By Alex Hattingh, Chief People Officer at Employment Hero
With a possible deep recession on the cards for the UK in the coming months, the outlook for many SMEs is daunting, but there are ways to navigate the impending challenges.
Here are some things you can do as a business to reduce the impact of a recession and best look after your employees.
As everyone’s budgets get tighter and purchases get delayed, small businesses might find that they’re not getting the same amount of revenue coming in as before. Likewise, their operating costs might increase, putting further strain on cash flow.
To help reduce the risk, keep an eye out for common red flags in your cash flow, including a lack of visibility and mounting bills. Get ahead of those early issues by running cash flow forecasts monthly, reassessing your business plan and speaking to your accountant or advisor about future troubleshooting.
As small and medium-sized businesses see reduced cash flow, it’s likely budget cuts are on the cards. Unfortunately, job losses can sometimes be a key part of those cuts – although that’s not to say that redundancy has to be the first thought. Just like during the pandemic, there are alternatives to redundancy, including reduced hours, job-sharing or stand down periods. Ensure you’re meeting your compliance requirements and that you’ve formalised any changes.

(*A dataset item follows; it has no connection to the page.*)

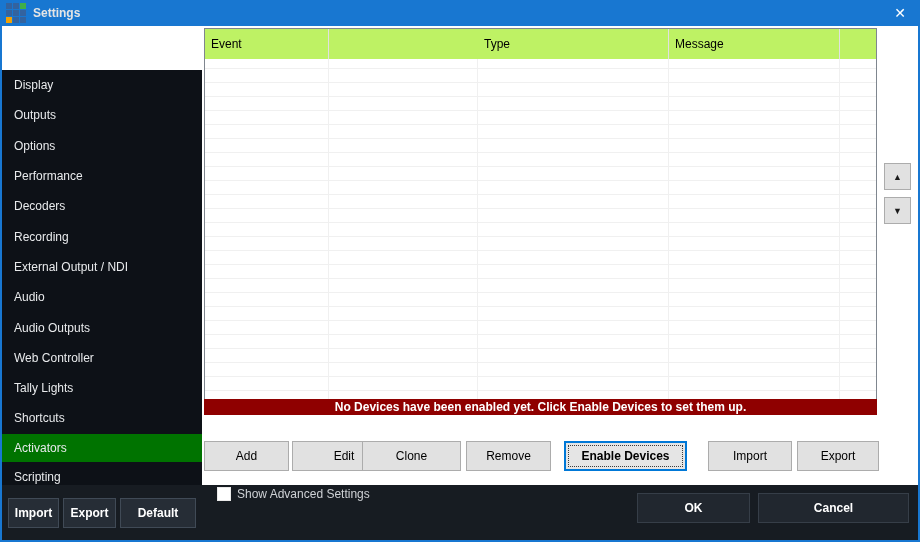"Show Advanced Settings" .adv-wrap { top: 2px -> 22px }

If you’re an SME that depends on a few large customers for the bulk of your revenue, you could be at particular risk. In a recession, everyone has to cut costs, and should you lose an important customer or client, your business could really take a hit. Make sure that you’re scenario-planning for the loss of any potential customers in the future.
As your business investigates ways to cut costs amid decreasing revenue, one of the most common budgets to get reduced is marketing spend. That said, there’s nothing like tough times to promote innovation. Now is the time to really try things differently in your marketing.

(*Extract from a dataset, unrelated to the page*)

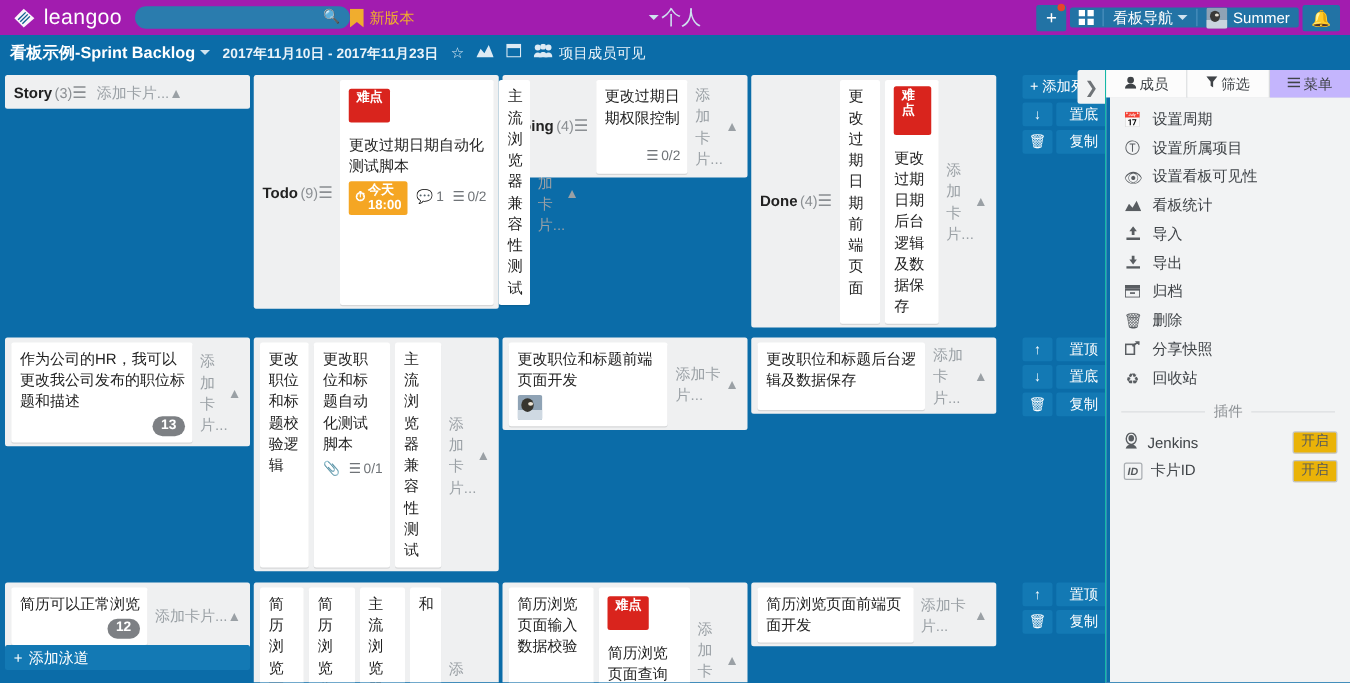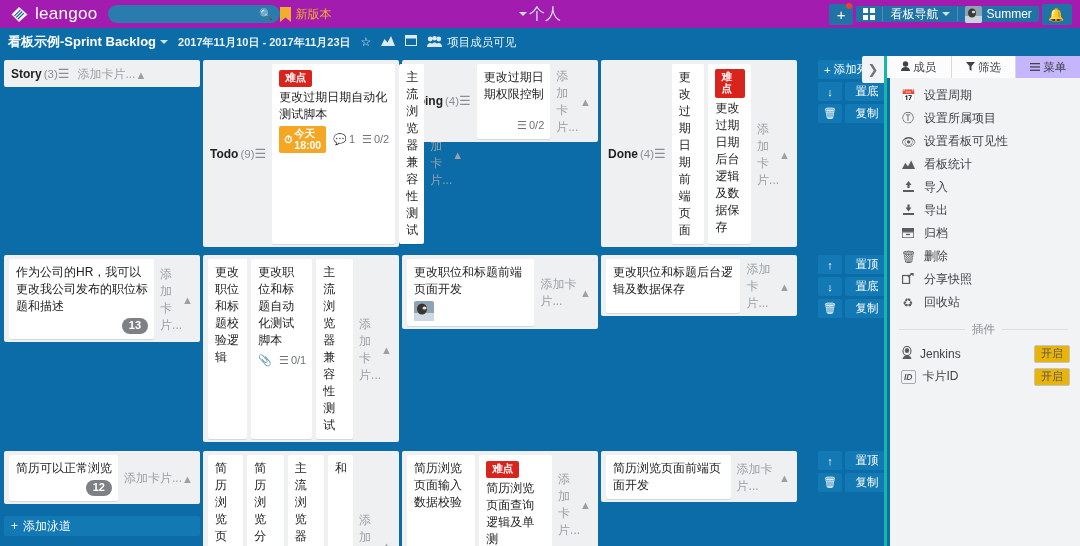"成员" .rpanel { border-left: 3px solid #14b8a6 -> 1px solid #14b8a6 }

With the recession impact, it’s not just customers and businesses who get more cautious with spending. Lenders will restrict what they give out too, making it challenging for businesses to access lines of credit. There could also be an increase in interest rates and stricter criteria for eligibility.
With that in mind, SMEs should be cautious about any borrowing they’re considering for the future, as well as any outstanding loans they already have.
Making a business continuity plan is essential, not just for natural disasters or pandemics, but when your company is under financial strain. Assess the impact of a recession on your business and think creatively about how you can react.
In a recession, challenges can throw a spanner in the works of your business plan. It’s important that you don’t get too attached to earlier dreams, instead thinking creatively about how your company will survive in the future.
If the recession impact could really hurt your finances, look into available government grants and schemes for businesses. This support is often preferable to high interest loans and can be an important lifeline until we reach economic growth again.
If your payroll processes are all over the place, it might be time to consider how you can safeguard that part of your business. Having software that can regularly report on how much you’re spending, as well as how efficiently employees are being rostered on shifts, will allow you to see where cost cuts can be made.
As stressful as a recession is for small business owners, don’t forget that everyone feels the effect in times like this. Make sure you’re not just focusing on budget cuts, but considering how your team members are getting on. Share your employee assistance program (EAP) details with your team and encourage them to use it.